The first sentence of section 6608, subdivision (a) now reads: “Nothing in this article shall prohibit the person who has been committed as a sexually violent predator from petitioning the court for conditional release or an unconditional discharge without the recommendation or concurrence of the Director of State Hospitals.”

Section 6607 also authorizes the Director of State Hospitals to recommend conditional release under section 6608 but contains no requirement that the recommendation be preceded by a favorable report from the examining psychologist or psychiatrist. As reflected by the circumstances in People v. Landau, supra, 199 Cal.App.4th 31, the opinion of the psychologist or psychiatrist may well differ from the recommendation of the director. (See fn. 2, ante.)

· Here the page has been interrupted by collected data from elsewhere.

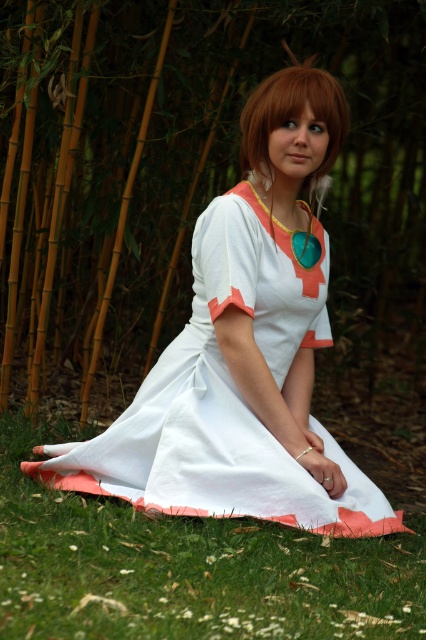
You are a photographer setting up a shot of the person in the white cotton dress at center and the blonde hair at center. Based on the scene, which object is positioned higher up in the image?

The white cotton dress at center is much taller as blonde hair at center, so the white cotton dress at center is positioned higher up in the image.

You are planning to take a photo of the white cotton dress at center and the green grass at lower center. Which object appears narrower in the image?

The white cotton dress at center appears narrower than the green grass at lower center because it has a lesser width according to the description.

You are a fashion designer observing the scene. You need to determine if the white cotton dress at center can be fully visible when placed on a mannequin standing on the green grass at lower center. Based on their sizes, what do you think?

The white cotton dress at center has a larger size compared to green grass at lower center, so the dress will be fully visible when placed on the mannequin standing on the green grass at lower center.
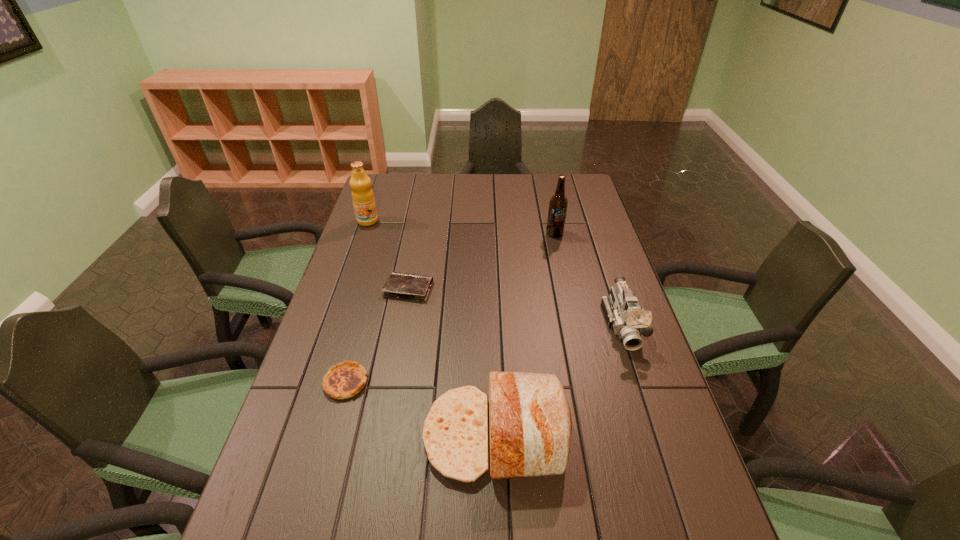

The Attorney General does not question that Smith was constitutionally entitled to the effective assistance of counsel in these proceedings. (See Addington v. Texas (1979) 441 U.S. 418, 425 [60 L.Ed.2d 323, 99 S.Ct. 1804].)

Given the legal issue on which this case turns, we deem it unnecessary to extend the opinion with a lengthy recitation of the conflicting evidence that precludes a determination that the outcome necessarily would be no different if tried under the correct standard. Suffice it to state that it was the opinion of Smith’s expert that Smith no longer even qualified as an SVP and the People’s experts agreed that Smith had made progress in treatment. The People’s experts felt that Smith needed the benefits of the full in-custody program, which he had not yet completed, before being ready for release to a community-based program. As the trial court wrote in its opinion denying conditional release, “The evidence shows a profound disagreement between the testifying experts in this case regarding the importance of Phase II and the suitability of Mr. Smith’s release even though he hasn’t completed the 5-Phase program at Coalinga State Hospital.” We cannot state with any degree of confidence what conclusion would have been reached if the trier of fact had been required to find that the People had proven its case beyond a reasonable doubt.